Additionally, not all QIs are created equal, and it’s possible one (or many) of your investors will make the wrong choice and go with a cheap, unreliable option. You don’t want that to happen, but you can’t possibly monitor every QI to make sure no mistakes are made. The solution? Choose a single, reputable QI you can recommend to all your investors.

By having a single QI, you’ll have ONE company to interface with, ONE system to integrate, and ONE number to call when there’s an issue. If you make the right choice, you can heave a sigh of relief knowing your investors’ needs are being taken care of, keeping your reputation intact.

But not every QI is equipped to handle DST exchanges, and certainly not on the scale a growing sponsor requires. What DST sponsors need is an institutional-grade solution, a company that can handle not only simple 1031 exchanges, but ALL types of exchanges on a significant scale.

The 1031 exchange team at JTC has decades of experience working with all types of exchanges, from small single-family rental properties to large commercial real estate. We specialize in complex scenarios like reverse exchanges, multi-property exchanges, state-to-state and foreign exchanges, or those involving multiple DSTs. As a global company, we can handle the workload while still delivering personal client service with a single point of contact. What’s more, we’ve proven our ability to do things the right way.
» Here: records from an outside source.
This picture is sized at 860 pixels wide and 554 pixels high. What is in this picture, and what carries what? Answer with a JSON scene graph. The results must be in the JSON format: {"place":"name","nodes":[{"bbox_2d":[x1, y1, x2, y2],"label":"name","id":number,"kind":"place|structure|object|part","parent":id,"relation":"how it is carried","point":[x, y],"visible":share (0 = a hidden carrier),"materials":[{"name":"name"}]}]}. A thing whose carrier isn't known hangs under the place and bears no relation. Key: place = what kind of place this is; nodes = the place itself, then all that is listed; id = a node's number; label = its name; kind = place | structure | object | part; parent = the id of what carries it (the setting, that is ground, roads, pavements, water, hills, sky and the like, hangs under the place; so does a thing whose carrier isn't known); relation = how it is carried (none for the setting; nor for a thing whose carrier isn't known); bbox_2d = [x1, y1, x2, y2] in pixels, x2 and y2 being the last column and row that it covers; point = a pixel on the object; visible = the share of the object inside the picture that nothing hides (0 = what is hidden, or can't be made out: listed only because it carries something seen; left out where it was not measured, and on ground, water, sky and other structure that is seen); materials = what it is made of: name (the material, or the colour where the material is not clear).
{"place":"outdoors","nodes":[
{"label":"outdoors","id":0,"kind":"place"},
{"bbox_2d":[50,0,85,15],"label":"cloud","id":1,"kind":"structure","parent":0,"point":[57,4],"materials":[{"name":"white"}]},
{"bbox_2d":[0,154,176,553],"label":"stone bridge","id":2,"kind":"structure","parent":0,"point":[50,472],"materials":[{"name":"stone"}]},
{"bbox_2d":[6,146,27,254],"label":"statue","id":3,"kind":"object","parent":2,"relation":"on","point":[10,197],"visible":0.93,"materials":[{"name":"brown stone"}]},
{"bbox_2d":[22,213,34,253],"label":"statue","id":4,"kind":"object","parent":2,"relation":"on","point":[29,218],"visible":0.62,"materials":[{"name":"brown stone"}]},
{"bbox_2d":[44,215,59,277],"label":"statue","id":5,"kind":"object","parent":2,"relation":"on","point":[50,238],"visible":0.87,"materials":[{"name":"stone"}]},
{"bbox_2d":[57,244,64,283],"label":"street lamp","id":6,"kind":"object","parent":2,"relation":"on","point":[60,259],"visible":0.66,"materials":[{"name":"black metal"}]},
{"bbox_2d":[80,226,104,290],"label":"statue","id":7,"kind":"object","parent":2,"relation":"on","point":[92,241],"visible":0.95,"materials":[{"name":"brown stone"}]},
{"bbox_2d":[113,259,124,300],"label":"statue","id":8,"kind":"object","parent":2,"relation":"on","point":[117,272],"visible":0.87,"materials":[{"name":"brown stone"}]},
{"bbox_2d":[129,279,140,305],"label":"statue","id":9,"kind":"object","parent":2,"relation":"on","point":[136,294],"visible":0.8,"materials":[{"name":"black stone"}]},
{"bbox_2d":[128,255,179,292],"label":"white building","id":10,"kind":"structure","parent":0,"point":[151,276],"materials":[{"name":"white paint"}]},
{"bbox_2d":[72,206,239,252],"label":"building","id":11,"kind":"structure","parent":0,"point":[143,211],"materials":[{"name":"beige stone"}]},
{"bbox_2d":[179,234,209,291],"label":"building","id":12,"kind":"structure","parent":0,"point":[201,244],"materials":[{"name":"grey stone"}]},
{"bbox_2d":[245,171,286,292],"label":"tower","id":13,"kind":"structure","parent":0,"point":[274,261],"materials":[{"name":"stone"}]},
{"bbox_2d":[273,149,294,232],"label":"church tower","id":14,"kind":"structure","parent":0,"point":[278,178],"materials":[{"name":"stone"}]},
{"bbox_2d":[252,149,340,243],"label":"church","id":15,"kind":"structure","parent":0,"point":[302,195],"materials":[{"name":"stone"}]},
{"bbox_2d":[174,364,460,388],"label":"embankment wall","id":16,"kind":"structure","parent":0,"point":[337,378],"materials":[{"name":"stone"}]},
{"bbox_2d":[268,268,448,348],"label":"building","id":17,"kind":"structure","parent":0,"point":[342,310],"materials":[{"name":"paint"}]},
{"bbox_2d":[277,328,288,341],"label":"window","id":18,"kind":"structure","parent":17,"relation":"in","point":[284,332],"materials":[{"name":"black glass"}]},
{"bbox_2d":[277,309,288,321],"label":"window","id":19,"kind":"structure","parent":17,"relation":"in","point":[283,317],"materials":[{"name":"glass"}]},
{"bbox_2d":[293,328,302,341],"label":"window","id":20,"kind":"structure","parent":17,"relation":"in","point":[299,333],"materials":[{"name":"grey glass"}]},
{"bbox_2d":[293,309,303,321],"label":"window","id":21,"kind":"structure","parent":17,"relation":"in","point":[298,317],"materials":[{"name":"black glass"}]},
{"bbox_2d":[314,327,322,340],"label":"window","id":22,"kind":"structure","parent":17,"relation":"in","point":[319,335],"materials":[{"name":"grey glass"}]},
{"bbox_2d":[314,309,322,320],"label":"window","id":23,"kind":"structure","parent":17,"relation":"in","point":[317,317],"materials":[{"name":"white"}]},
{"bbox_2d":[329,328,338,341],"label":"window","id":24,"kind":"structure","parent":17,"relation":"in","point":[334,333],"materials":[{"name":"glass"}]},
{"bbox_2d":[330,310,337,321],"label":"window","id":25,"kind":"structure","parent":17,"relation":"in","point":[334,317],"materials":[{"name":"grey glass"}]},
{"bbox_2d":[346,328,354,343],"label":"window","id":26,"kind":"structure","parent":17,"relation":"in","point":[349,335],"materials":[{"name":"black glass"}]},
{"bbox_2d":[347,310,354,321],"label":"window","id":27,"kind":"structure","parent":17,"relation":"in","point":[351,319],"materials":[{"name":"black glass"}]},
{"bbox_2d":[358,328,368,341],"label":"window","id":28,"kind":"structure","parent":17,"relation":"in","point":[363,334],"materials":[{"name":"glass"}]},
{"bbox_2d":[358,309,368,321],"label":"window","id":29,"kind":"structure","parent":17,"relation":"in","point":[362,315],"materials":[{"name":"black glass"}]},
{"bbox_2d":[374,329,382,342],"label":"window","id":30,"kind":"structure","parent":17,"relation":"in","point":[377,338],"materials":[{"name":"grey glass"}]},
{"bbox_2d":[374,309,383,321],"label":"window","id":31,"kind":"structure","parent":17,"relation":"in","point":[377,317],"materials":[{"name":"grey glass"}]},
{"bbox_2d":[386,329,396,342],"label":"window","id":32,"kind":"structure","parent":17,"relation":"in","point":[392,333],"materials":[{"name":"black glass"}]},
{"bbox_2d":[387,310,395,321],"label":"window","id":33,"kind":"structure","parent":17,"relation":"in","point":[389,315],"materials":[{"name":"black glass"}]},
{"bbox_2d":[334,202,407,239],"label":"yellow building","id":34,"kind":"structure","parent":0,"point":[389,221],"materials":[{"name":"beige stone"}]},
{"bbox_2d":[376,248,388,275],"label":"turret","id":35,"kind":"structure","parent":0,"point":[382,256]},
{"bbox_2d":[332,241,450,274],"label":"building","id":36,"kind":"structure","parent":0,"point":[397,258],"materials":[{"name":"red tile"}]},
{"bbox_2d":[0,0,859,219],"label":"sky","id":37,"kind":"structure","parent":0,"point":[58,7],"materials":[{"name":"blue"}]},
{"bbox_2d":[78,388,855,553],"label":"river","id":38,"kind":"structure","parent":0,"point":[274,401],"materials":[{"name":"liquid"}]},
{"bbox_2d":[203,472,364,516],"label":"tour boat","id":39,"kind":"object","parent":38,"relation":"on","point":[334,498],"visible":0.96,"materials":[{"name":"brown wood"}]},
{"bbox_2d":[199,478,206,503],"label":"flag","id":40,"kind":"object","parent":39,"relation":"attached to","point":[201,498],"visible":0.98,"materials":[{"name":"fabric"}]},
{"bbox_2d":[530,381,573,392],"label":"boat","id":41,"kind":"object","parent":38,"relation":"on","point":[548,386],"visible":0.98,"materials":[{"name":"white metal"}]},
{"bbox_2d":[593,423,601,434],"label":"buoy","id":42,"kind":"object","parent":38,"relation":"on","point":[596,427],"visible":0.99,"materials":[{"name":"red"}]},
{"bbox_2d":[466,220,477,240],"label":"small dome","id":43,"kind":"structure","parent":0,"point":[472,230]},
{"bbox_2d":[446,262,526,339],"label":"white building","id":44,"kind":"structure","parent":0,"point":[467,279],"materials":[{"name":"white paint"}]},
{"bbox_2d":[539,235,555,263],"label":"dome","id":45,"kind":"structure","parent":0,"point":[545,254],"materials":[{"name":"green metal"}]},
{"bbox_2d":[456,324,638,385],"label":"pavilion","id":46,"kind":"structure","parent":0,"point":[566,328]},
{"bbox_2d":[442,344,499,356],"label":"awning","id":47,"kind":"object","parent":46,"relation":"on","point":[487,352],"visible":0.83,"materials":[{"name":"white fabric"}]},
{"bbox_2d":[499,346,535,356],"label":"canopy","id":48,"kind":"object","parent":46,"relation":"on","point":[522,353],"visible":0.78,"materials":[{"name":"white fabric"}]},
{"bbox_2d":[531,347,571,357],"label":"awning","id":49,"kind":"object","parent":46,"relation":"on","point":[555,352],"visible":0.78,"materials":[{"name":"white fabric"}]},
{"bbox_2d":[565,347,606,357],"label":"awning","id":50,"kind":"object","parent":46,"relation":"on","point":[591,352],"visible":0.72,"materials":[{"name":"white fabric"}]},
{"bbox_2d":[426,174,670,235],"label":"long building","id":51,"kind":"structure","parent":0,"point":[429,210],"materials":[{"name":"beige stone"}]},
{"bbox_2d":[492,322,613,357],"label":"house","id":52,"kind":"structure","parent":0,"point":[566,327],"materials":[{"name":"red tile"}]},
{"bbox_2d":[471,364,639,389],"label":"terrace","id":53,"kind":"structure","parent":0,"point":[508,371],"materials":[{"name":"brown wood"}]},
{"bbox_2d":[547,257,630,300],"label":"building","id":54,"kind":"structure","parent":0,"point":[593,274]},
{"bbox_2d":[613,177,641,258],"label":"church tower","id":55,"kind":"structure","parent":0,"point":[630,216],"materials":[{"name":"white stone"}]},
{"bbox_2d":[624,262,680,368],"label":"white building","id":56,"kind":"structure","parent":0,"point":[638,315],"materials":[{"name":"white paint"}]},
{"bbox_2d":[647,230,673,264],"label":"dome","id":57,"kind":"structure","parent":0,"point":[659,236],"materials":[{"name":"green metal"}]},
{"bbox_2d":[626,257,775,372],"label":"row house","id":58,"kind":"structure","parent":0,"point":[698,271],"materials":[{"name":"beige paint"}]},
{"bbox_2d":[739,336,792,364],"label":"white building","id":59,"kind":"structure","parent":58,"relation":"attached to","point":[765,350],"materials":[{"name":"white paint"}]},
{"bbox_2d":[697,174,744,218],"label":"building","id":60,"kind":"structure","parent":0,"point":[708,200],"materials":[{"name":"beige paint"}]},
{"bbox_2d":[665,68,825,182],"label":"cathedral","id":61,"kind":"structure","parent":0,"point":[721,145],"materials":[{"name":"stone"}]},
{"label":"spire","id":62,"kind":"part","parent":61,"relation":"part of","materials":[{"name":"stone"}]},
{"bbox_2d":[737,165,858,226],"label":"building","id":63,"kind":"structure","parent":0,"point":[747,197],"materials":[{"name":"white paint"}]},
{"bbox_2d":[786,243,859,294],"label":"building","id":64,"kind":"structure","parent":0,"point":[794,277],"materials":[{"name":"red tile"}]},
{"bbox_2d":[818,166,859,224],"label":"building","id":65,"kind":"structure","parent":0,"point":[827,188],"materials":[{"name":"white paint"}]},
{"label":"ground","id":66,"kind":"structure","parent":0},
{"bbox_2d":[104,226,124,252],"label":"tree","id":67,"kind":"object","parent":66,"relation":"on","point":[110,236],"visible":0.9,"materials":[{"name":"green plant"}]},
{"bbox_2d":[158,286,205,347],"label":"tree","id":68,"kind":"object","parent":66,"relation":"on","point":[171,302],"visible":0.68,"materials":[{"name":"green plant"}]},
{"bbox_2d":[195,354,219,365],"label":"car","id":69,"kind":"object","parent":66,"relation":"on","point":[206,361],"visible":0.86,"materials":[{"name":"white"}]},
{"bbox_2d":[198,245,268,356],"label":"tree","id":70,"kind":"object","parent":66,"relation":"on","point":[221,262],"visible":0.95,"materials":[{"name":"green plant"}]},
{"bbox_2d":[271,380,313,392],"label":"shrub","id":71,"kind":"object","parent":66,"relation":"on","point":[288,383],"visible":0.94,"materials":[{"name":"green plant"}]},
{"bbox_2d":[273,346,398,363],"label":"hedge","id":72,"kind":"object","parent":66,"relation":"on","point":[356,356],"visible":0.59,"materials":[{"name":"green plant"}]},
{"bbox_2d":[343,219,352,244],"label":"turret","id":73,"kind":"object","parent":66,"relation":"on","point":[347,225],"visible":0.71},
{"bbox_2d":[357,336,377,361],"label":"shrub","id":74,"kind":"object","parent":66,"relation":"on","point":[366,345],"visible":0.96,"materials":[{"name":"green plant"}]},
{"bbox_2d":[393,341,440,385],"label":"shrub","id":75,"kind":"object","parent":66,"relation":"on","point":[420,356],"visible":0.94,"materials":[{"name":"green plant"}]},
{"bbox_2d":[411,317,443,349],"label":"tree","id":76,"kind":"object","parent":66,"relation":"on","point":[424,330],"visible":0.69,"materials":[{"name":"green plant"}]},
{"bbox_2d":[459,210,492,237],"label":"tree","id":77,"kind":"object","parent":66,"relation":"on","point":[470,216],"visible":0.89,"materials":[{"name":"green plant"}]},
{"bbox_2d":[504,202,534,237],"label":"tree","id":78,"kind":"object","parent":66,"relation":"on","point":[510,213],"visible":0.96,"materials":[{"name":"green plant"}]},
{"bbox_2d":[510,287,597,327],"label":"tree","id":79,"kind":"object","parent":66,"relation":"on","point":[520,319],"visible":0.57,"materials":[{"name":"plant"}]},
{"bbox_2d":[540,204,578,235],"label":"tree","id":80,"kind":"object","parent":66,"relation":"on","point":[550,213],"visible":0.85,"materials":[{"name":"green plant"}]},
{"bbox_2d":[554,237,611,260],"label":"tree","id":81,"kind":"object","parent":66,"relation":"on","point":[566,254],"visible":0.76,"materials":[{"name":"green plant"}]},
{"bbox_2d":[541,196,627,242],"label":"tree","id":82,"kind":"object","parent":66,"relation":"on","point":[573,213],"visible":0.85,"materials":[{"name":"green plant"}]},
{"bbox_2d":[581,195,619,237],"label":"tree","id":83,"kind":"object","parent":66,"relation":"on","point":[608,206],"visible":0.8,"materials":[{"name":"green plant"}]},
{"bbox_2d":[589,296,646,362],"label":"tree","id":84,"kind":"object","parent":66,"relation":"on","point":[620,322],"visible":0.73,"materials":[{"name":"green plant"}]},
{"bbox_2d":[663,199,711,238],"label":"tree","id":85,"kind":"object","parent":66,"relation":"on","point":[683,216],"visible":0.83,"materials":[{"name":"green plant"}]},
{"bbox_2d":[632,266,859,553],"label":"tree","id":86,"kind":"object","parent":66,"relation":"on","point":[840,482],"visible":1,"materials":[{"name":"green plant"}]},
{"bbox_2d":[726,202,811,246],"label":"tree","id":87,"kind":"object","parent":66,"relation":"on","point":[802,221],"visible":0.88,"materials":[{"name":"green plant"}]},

The importance of best practices in 1031

 There are many ways a QI can mess up even a single 1031 exchange: incorrectly structuring accounts, allowing the exchanger to take constructive receipt of funds, not making transfers on time and missing exchange deadlines, commingling exchange funds with operating funds, not providing a proper paper trail, or transferring funds without authorization. All of these things can lead to issues for both investors and the DST. Unhappy investors probably won’t work with you again, but happy ones will, and the way to keep them happy is to match them with a QI that cares about best practices.

JTC has a longstanding commitment to 1031 best practices. We’ve pioneered advances in transaction security, transparency, and regulatory compliance that have since become industry standard. At JTC, exchange funds are only held in FDIC-insured, fully-liquid qualified escrow accounts, and any fund movement requires dual authorization from both JTC and the exchanger. We also supply errors & omissions and cyber insurance and a fidelity bond for added protection.

Exchangers are given access to JTC’s cloud-based Exchange Manager portal, which provides 24/7 access to exchange information from anywhere in the world. Documents are stored online so they can be viewed at any time. We also subject our processes to yearly SOC 1 Type 2 audits to ensure we live up to the high standard we’ve set.

Promoting 1031 exchange best practices will only strengthen the DST industry. As said in the AI Quarterly article, “All participants in the DST ecosystem can and should work together to keep the DST market healthy and attractive for 1031 investors for decades to come.”

If only we could count on others to do that, we would have a thriving industry free of problems. But since we can’t, committing to using a QI that adheres to best practices will be a differentiator in the DST space that can attract investors.

Combining 1031 expertise with DST capabilities

One thing that sets JTC apart as a QI is that we do more than 1031 exchange transactions. JTC also offers institutional-grade fund administration to a variety of fund types, including Delaware Statutory Trusts. We can provide trust services, third-party fund administration, QI services for investor exchanges into and out of the trust, and more, giving our DST clients the option for a true end-to-end experience.

DST sponsors serious about growth should think about the needs of their investors, and we can tell you from experience that investors want the same things you do: they want simplicity, security, transparency, peace of mind, and great customer service. By partnering with JTC, DST sponsors can give that to their 1031 exchange investors and receive the same service themselves as they pursue their ambitions.